Wissen aus dem Internet zum Arzt bringen

Durch im Internet erlangtes medizinisches Wissen, das ein Patient „in die Arztordination mitbringt“, führt der Patient – in einem Ausmaß, das für ihn vielleicht gar nicht abschätzbar ist – den Arzt gedanklich zu einer Fülle von Details, die dem Patient nicht auffallen. Jetzt aber, da diese Details „hervordiskutiert“ wurden, öffnen sie dem Arzt Optionen auch für ganz seltene Diagnosen. Das nimmt dem Arzt Sicherheit, und er beginnt unbewusst an seiner ersten, richtigen Diagnose oder Therapie zu zweifeln.

Ich möchte das an einem Beispiel erläutern: jemand kommt z.B. mit der Beschwerde Kopfschmerz in die Ordination; in den meisten Fällen ist es nicht notwendig und nicht üblich deshalb eine CT oder eine MRT zu machen, um einen Kopftumor auszuschließen. Hat sich der Patient aber zuvor über Astrozytome, Gliome und sonstige Kopftumore im Internet „eingelesen“ und hält dem Arzt daraus das eine oder andere Symptom (in Verbindung mit dem Gelesenen) hin, damit der Arzt die Diagnose „Tumor“ ausschließt, entkräftet oder „nicht übersieht“, dann wird vielleicht verständlich, warum sich der Arzt nicht mehr auf seine – meist richtige – Intuition und seine Erfahrung verlassen möchte. Solch ein in den Raum ge­stelltes Detailsymptom könnte nämlich bedeuten, dass … . Weil der Patient dem Arzt nicht seine Hauptbeschwerde(n) schildert, sondern das Internet ihn auf die „Idee“ gebracht hat, was auch noch zu bedenken wäre, wird der Patient jetzt sicher nicht mit dem erwarteten kompetenten und eindeutigen Rat zur Lösung seines medizinischen Problems nach Hause gehen. Das liegt einfach schon in der Tatsache, dass der Arzt nun eine Reihe von Untersuchungen machen lässt (auf deren Ergebnis gewartet wird), um vom Patient ange­sprochene, „verdächtige“ Symptome abzuklären.

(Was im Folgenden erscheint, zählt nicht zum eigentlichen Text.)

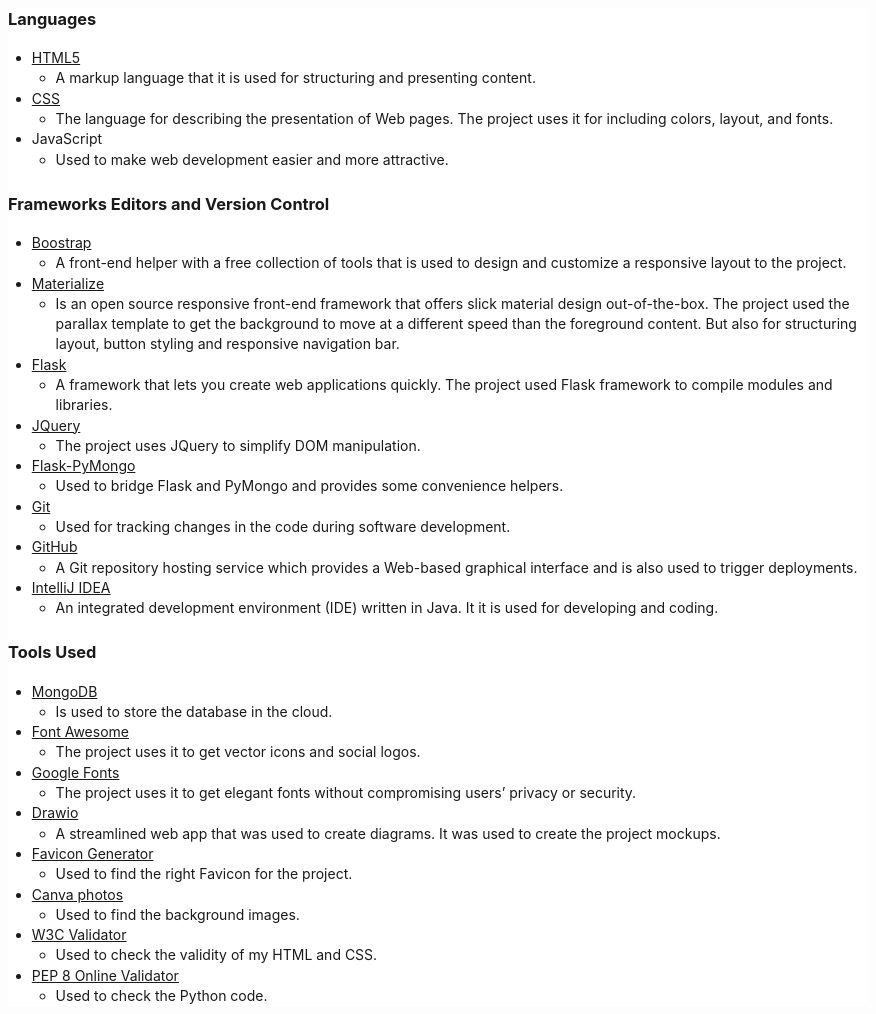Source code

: ### Languages
* [HTML5](https://html.spec.whatwg.org/multipage/)
    * A markup language that it is used for structuring and presenting content. 
* [CSS](https://www.w3.org/Style/CSS/)
    * The language for describing the presentation of Web pages. The project uses it for including colors, layout, and fonts.
* JavaScript
    * Used to make web development easier and more attractive.
 
### Frameworks Editors and Version Control
* [Boostrap](https://getbootstrap.com/)
    * A front-end helper with a free collection of tools that is used to design and customize a responsive layout to the project.
* [Materialize](https://materializecss.com/)
    * Is an open source responsive front-end framework that offers slick material design out-of-the-box. The project used the parallax template to get the background to move at a different speed than the foreground content. But also for structuring layout, button styling and responsive navigation bar.
* [Flask](https://flask.palletsprojects.com/en/1.1.x/quickstart/#debug-mode) 
    * A framework that lets you create web applications quickly. The project used Flask framework to compile modules and libraries.
* [JQuery](https://jquery.com/)
    * The project uses JQuery to simplify DOM manipulation.
* [Flask-PyMongo](https://flask-pymongo.readthedocs.io/en/latest/)
    * Used to bridge Flask and PyMongo and provides some convenience helpers.
* [Git](https://git-scm.com/doc)
    * Used for tracking changes in the code during software development.
* [GitHub](https://github.com/) 
    * A Git repository hosting service which provides a Web-based graphical interface and is also used to trigger deployments.
* [IntelliJ IDEA](https://www.jetbrains.com/es-es/idea/)
    * An integrated development environment (IDE) written in Java. It it is used for developing and coding. 
    
### Tools Used
* [MongoDB](https://www.mongodb.com/)
    * Is used to store the database in the cloud.
* [Font Awesome](https://fontawesome.com/) 
    * The project uses it to get vector icons and social logos.
* [Google Fonts](https://fonts.google.com/) 
    * The project uses it to get elegant fonts without compromising users’ privacy or security.
* [Drawio](https://app.diagrams.net/)
    * A streamlined web app that was used to create diagrams. It was used to create the project mockups.
* [Favicon Generator](https://www.favicon-generator.org/)
    * Used to find the right Favicon for the project.    
* [Canva photos](https://www.canva.com/photos/)
    * Used to find the background images.     
* [W3C Validator](https://validator.w3.org/)
    * Used to check the validity of my HTML and CSS. 
* [PEP 8 Online Validator](http://pep8online.com/)
    * Used to check the Python code.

Das also kann geschehen, wenn ein Patient den Arzt durch ungefilterte medizinische Infos aus dem Internet aus seiner Routine holt. Das „passiert“ nicht unsicheren, sondern vielmehr gewissenhaften Ärzten mit großem Wissen. Denn nur diese Ärzte wissen auch, welche Möglichkeiten sie ausschließen müssen.

Sich seiner Diagnose oder Behandlung wegen beachten von „unnötigen“ Details nicht mehr sicher zu sein, das erfährt jeder Arzt der eines seiner Familienmitglieder behandelt. Wegen der Befürchtung nur ja nichts zu übersehen, verlässt er sich nicht mehr auf sein Können und seine Erfahrung, sondern ist damit beschäftigt, sich an alles jemals Gelernte zu erinnern. (Deshalb legt man Behandlung von Familienangehörigen oder seine eigene Behandlung besser in die Hände von Kollegen.)

Bei Behandlung eines Familienmitgliedes kommt noch hinzu, dass zwischen Arzt und Patient auch der nötige Abstand fehlt. Jedem Patient sollte klar sein, dass er durch bewusste oder unbewusste Reduktion des für ärztliche Behandlung notwendigen „Respektabstandes“ gewisse Abstriche von der Effektivität der Behandlung bewirkt und diese in Kauf zu nehmen hat. Es liegt also an der Feinfühlig­keit eines Patienten, notwendige Grenzen bestehen zu lassen, wenn man von seinem Arzt die Behandlung eines Fachmannes wünscht. Sucht man den Arzt aber auf, dass er einem bestätigt, richtige Infos aus dem Internet zusammengetragen zu haben (vgl. „social Media und Internet, eine neue Dialogform?“), so ist das zwar auch in Ordnung, aber dann hatte der Arztbesuch wohl nicht den Grund eine Diagnose und Therapie seiner Beschwerde(n) zu bekommen und wieder beruhigt nach Hause gehen zu können.